I'm sure he is right, but there is a dichotomy here. RBS will have to change things massively to achieve the cost savings they have promised, and they can't do that with all the current management in place. And part of the justification of the bids has been the issue of management competence, an argument I think we have to assume we lost.


In all truth, there have been far too many NW senior managers whose absolute number one priority was the size of their own power base, budget and staff. Hence the trick will be to get rid of the bureaucrats, the timeservers and the self-servers; and identify those who can adapt, be positive and dynamic. However, the problem is that these stars are also the people who are most mobile and flexible and may take the opportunity to get out, particularly if there are attractive redundancy deals available.

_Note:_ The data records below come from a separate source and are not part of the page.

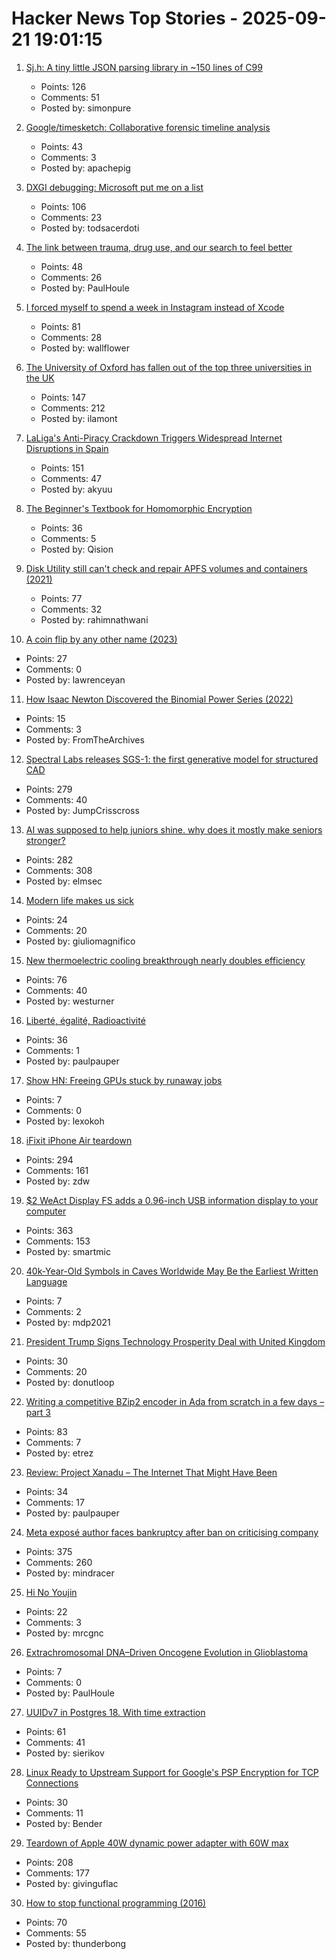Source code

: # Hacker News Top Stories - 2025-09-21 19:01:15

1. [Sj.h: A tiny little JSON parsing library in ~150 lines of C99](https://github.com/rxi/sj.h)
   - Points: 126
   - Comments: 51
   - Posted by: simonpure

2. [Google/timesketch: Collaborative forensic timeline analysis](https://github.com/google/timesketch)
   - Points: 43
   - Comments: 3
   - Posted by: apachepig

3. [DXGI debugging: Microsoft put me on a list](https://slugcat.systems/post/25-09-21-dxgi-debugging-microsoft-put-me-on-a-list/)
   - Points: 106
   - Comments: 23
   - Posted by: todsacerdoti

4. [The link between trauma, drug use, and our search to feel better](https://lithub.com/the-link-between-trauma-drug-use-and-our-search-to-feel-better/)
   - Points: 48
   - Comments: 26
   - Posted by: PaulHoule

5. [I forced myself to spend a week in Instagram instead of Xcode](https://www.pixelpusher.club/p/i-forced-myself-to-spend-a-week-in)
   - Points: 81
   - Comments: 28
   - Posted by: wallflower

6. [The University of Oxford has fallen out of the top three universities in the UK](https://hotminute.co.uk/2025/09/19/oxford-loses-top-3-university-ranking-for-the-first-time/)
   - Points: 147
   - Comments: 212
   - Posted by: ilamont

7. [LaLiga's Anti-Piracy Crackdown Triggers Widespread Internet Disruptions in Spain](https://reclaimthenet.org/laligas-anti-piracy-crackdown-triggers-widespread-internet-disruptions)
   - Points: 151
   - Comments: 47
   - Posted by: akyuu

8. [The Beginner's Textbook for Homomorphic Encryption](https://arxiv.org/abs/2503.05136)
   - Points: 36
   - Comments: 5
   - Posted by: Qision

9. [Disk Utility still can't check and repair APFS volumes and containers (2021)](https://eclecticlight.co/2021/11/19/disk-utility-still-cant-check-and-repair-apfs-volumes-and-containers/)
   - Points: 77
   - Comments: 32
   - Posted by: rahimnathwani

10. [A coin flip by any other name (2023)](https://cgad.ski/blog/a-coin-flip-by-any-other-name.html)
   - Points: 27
   - Comments: 0
   - Posted by: lawrenceyan

11. [How Isaac Newton Discovered the Binomial Power Series (2022)](https://www.quantamagazine.org/how-isaac-newton-discovered-the-binomial-power-series-20220831/)
   - Points: 15
   - Comments: 3
   - Posted by: FromTheArchives

12. [Spectral Labs releases SGS-1: the first generative model for structured CAD](https://www.spectrallabs.ai/research/SGS-1)
   - Points: 279
   - Comments: 40
   - Posted by: JumpCrisscross

13. [AI was supposed to help juniors shine. why does it mostly make seniors stronger?](https://elma.dev/notes/ai-makes-seniors-stronger/)
   - Points: 282
   - Comments: 308
   - Posted by: elmsec

14. [Modern life makes us sick](https://www.theguardian.com/books/2025/sep/21/how-modern-life-makes-us-sick-and-what-to-do-about-it)
   - Points: 24
   - Comments: 20
   - Posted by: giuliomagnifico

15. [New thermoelectric cooling breakthrough nearly doubles efficiency](https://www.sciencedaily.com/releases/2025/09/250919085242.htm)
   - Points: 76
   - Comments: 40
   - Posted by: westurner

16. [Liberté, égalité, Radioactivité](https://worksinprogress.co/issue/liberte-egalite-radioactivite/)
   - Points: 36
   - Comments: 1
   - Posted by: paulpauper

17. [Show HN: Freeing GPUs stuck by runaway jobs](https://github.com/kagehq/gpu-kill)
   - Points: 7
   - Comments: 0
   - Posted by: lexokoh

18. [iFixit iPhone Air teardown](https://www.ifixit.com/News/113171/iphone-air-teardown)
   - Points: 294
   - Comments: 161
   - Posted by: zdw

19. [$2 WeAct Display FS adds a 0.96-inch USB information display to your computer](https://www.cnx-software.com/2025/09/18/2-weact-display-fs-adds-a-0-96-inch-usb-information-display-to-your-computer/)
   - Points: 363
   - Comments: 153
   - Posted by: smartmic

20. [40k-Year-Old Symbols in Caves Worldwide May Be the Earliest Written Language](https://www.openculture.com/2025/09/40000-year-old-symbols-found-in-caves-worldwide-may-be-the-earliest-written-language.html)
   - Points: 7
   - Comments: 2
   - Posted by: mdp2021

21. [President Trump Signs Technology Prosperity Deal with United Kingdom](https://www.whitehouse.gov/articles/2025/09/president-trump-signs-technology-prosperity-deal-with-united-kingdom/)
   - Points: 30
   - Comments: 20
   - Posted by: donutloop

22. [Writing a competitive BZip2 encoder in Ada from scratch in a few days – part 3](https://gautiersblog.blogspot.com/2025/09/writing-competitive-bzip2-encoder-in.html)
   - Points: 83
   - Comments: 7
   - Posted by: etrez

23. [Review: Project Xanadu – The Internet That Might Have Been](https://www.astralcodexten.com/p/your-review-project-xanadu-the-internet)
   - Points: 34
   - Comments: 17
   - Posted by: paulpauper

24. [Meta exposé author faces bankruptcy after ban on criticising company](https://www.theguardian.com/technology/2025/sep/21/meta-expose-author-sarah-wynn-williams-faces-bankruptcy-after-ban-on-criticising-company)
   - Points: 375
   - Comments: 260
   - Posted by: mindracer

25. [Hi No Youjin](https://aethermug.com/posts/hi-no-youjin)
   - Points: 22
   - Comments: 3
   - Posted by: mrcgnc

26. [Extrachromosomal DNA–Driven Oncogene Evolution in Glioblastoma](https://aacrjournals.org/cancerdiscovery/article/doi/10.1158/2159-8290.CD-24-1555/764257/Extrachromosomal-DNA-Driven-Oncogene-Spatial)
   - Points: 7
   - Comments: 0
   - Posted by: PaulHoule

27. [UUIDv7 in Postgres 18. With time extraction](https://www.thenile.dev/blog/uuidv7)
   - Points: 61
   - Comments: 41
   - Posted by: sierikov

28. [Linux Ready to Upstream Support for Google's PSP Encryption for TCP Connections](https://www.phoronix.com/news/PSP-Encryption-Linux-6.18)
   - Points: 30
   - Comments: 11
   - Posted by: Bender

29. [Teardown of Apple 40W dynamic power adapter with 60W max](https://www.chargerlab.com/teardown-of-apple-40w-dynamic-power-adapter-with-60w-max-a3365/)
   - Points: 208
   - Comments: 177
   - Posted by: givinguflac

30. [How to stop functional programming (2016)](https://brianmckenna.org/blog/howtostopfp)
   - Points: 70
   - Comments: 55
   - Posted by: thunderbong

Gordon continues, talking about the process he expects RBS to follow. They will almost certainly have management consultants involved. In the first two weeks, the Board level jobs will be decided. Decisions will be taken as to the areas where rapid integration is feasible and desirable, such as Investor Relations and Treasury. Other areas, such as the branch network, may (like Lloyds I TSB) take years to integrate. There will probably then be some sort of competitive interviewing process to fill jobs down to about G1 level (upper middle management.) Once this is done, working parties will spend about 3 months coming up with the detailed integration plans. In the short term, he believes there is more work rather than less. There will be all the business as usual stuff plus the integration work. There will be some exciting opportunities and many of those will undoubtedly come the way of NatWest staff.


As he finishes, I hope (thinking as a shareholder) he personally stays. He is very impressive, and I would have thought both his general management experience and his knowledge of the Lloyds I TSB merger would be invaluable to RBS.

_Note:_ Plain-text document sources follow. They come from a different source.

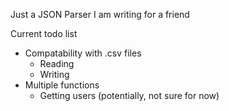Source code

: Just a JSON Parser I am writing for a friend

Current todo list
- Compatability with .csv files
    - Reading
    - Writing
- Multiple functions
    - Getting users (potentially, not sure for now)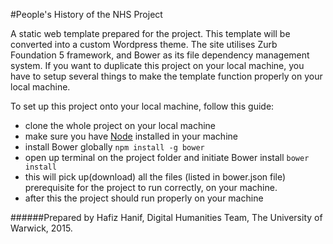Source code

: #People's History of the NHS Project

A static web template prepared for the project. This template will be converted into a custom Wordpress theme. The site utilises Zurb Foundation 5 framework, and Bower as its file dependency management system. If you want to duplicate this project on your local machine, you have to setup several things to make the template function properly on your local machine.

To set up this project onto your local machine, follow this guide:
* clone the whole project on your local machine
* make sure you have [Node](https://nodejs.org/en/) installed in your machine
* install Bower globally 
`npm install -g bower`
* open up terminal on the project folder and initiate Bower install
`bower install`
* this will pick up(download) all the files (listed in bower.json file) prerequisite for the project to run correctly, on your machine.
* after this the project should run properly on your machine

######Prepared by Hafiz Hanif, Digital Humanities Team, The University of Warwick, 2015.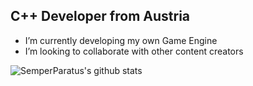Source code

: ## C++ Developer from Austria

-  I’m currently developing my own Game Engine 
-  I’m looking to collaborate with other content creators

![SemperParatus's github stats](https://github-readme-stats.vercel.app/api?username=SemperParatusGithub&show_icons=true,prs)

There is only one question from the floor. What happens about the sale of the various businesses like Ulster that have been proceeding during this process? Ah, says Sir David, that will probably be high on the agenda for Monday when he meets the RBS people. He then invites us to stay for a glass of wine - ''we need to reduce the stocks in the Lothbury cellars over the next two weeks!"


Well, if the stuff I tried is indicative, we should have no worries about tight Scotsman considering us spendthrift. "Vin Rouge Fruite" was anything but "fruite" and could have powered a small turbine. The white vin de pays de something might have once been just boring but has declined into something decidedly agricultural (and being served tepid does not help.) The third bottle is an Italian white with a very attractive line drawing of a vine on the label, as if to say, "look, it is made out of grapes, honest guv...." It just screams £1.99 bin end. Anyway, at least I am not tempted to linger or drink too much. Apparently, Christopher Fitzgerald is the keeper of the cellars, but unfortunately I am not really on good enough terms with him to ask for a tour. I would love to know what is down there.